Quantas vezes, ao passar por ali perto, quando ainda era chamado de Joãozinho, puxando o carrinho apinhado de papelão com o saudoso pai, admirava as crianças sorridentes chegando com suas camisas brancas como nuvens em contraste com calças azuis de tergal. Encantava-se com aqueles belíssimos brasões costurados nos bolsos das camisas. Imaginava que o pai ficava constrangido e disfarçava com olhadelas todo o movimento, os sapatos engraxados, as pastas e mochilas que exalavam cheiro de coisa nova.

Ele, pequeno feito um fantoche, de pés no chão, ajudando o velho na seleção do lixo, apenas tinha o direito de sonhar e nunca ousava imaginar que alguém de sua família conseguisse ali tocar os pés. Seu pai precisava de seus serviços para colher papelão pelo bairro. Mandar o garoto para os cadernos e livros era luxo demais para aquele velho mulato, o pouco que conseguiam colher para vender era suficiente apenas para o feijão, o pão e raras vezes a carne no açougue da esquina.

Tanto tempo passou. O velho tomou o caminho inexorável de todas as vidas. Ele cresceu, largou os papelões e conseguiu com esforço e muita dor aprender o ofício da construção. Aos dezessete anos era um atencioso ajudante de pedreiro, com trocados e sobras juntava material para construir sua própria casa, moradia encravada no alto do morro, feita com suor e carinho junto com a jovem Dinara, a mulatinha que lhe enfeitiçou. Tornou-se um pedreiro experiente, que lhe rendeu o apelido de João de Barro. Ensinava o filho os macetes da vida, mas não da profissão. Queria que o filho tivesse um futuro melhor, sabia que seu sonho talvez virasse verdade conforme conseguisse mais serviços.

Agora, tanta emoção naquele momento presente. O filho ali do lado, segurando suas mãos com força, o rostinho apavorado. Fechou os olhos e lembrou de Dinara. Não pode conter mais uma onda de lágrima. Alguém pede licença e passa com outra criança desfalecida no colo. O barulho é confuso, pessoas chorando, pessoas resignadas, pessoas sem expressão.

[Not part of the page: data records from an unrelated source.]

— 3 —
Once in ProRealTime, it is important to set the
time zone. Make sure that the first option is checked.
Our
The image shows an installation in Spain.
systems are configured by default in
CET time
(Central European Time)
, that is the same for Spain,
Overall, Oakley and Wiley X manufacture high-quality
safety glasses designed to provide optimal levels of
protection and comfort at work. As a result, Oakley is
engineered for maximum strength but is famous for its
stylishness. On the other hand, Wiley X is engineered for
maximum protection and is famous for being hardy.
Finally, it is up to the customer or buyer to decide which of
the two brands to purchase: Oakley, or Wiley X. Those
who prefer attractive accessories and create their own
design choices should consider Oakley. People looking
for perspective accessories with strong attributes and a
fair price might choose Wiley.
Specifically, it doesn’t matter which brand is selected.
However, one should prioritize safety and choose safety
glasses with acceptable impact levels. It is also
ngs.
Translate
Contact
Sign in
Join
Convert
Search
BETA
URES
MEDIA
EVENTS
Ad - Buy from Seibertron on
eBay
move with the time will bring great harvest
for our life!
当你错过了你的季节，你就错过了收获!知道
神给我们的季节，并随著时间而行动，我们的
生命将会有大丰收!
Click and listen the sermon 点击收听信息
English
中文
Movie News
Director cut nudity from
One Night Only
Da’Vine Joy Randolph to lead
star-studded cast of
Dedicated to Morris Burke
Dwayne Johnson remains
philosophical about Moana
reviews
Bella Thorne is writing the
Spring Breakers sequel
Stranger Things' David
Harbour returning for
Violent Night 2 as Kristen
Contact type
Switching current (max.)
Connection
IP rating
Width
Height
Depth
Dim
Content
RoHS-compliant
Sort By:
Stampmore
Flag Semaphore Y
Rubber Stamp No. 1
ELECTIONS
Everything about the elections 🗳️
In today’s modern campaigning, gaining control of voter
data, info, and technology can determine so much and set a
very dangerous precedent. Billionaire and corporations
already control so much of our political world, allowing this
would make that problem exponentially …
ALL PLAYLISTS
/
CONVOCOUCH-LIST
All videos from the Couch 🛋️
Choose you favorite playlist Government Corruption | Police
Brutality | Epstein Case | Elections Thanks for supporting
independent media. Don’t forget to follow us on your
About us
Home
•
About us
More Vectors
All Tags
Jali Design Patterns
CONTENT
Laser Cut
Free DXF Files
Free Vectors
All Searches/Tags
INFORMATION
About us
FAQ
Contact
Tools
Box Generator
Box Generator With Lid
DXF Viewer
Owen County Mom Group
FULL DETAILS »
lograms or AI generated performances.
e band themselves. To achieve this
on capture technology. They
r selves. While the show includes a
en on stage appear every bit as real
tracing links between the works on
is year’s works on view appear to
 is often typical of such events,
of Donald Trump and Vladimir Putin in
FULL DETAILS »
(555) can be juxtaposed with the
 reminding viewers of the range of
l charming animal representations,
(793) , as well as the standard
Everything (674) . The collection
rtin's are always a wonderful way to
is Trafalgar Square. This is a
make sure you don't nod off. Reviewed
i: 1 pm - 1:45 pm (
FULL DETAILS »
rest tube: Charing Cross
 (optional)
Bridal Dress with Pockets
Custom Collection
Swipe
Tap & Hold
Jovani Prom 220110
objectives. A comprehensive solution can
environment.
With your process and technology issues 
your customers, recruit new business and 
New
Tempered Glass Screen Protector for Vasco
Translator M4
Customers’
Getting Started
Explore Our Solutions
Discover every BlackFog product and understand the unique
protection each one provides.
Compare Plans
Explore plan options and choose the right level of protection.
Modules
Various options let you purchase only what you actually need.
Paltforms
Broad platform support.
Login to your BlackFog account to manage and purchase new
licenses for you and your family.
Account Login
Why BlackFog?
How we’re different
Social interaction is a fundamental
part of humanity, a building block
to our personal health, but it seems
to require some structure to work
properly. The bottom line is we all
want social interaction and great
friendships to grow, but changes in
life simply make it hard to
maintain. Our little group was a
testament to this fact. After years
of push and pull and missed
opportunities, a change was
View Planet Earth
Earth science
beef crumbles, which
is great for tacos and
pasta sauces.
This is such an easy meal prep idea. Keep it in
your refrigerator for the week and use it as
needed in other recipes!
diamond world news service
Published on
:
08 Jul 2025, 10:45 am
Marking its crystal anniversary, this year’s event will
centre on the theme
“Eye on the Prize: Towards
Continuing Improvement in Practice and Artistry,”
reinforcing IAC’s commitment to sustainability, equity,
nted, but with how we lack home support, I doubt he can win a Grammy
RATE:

Ele e o menino só tinham a roupa do corpo, estavam enlameados e fétidos. No céu uma pequena trégua das nuvens e do fumegante mormaço. Num megafone um outro cidadão dizia para que o pessoal tentasse se instalar da melhor maneira possível nos salões da escola e que mantimentos deveriam chegar em breve.

Olhou aquele pequeno rasgo de sol, pensou mais uma vez na mulher e na casa descendo o morro na avalanche de lama e desespero da noite anterior. Olhou de novo para as estatuas das aves de rapina. Queria ter sido como aquelas águias de pedra, mas a verdade é que nunca passou de um João de Barro.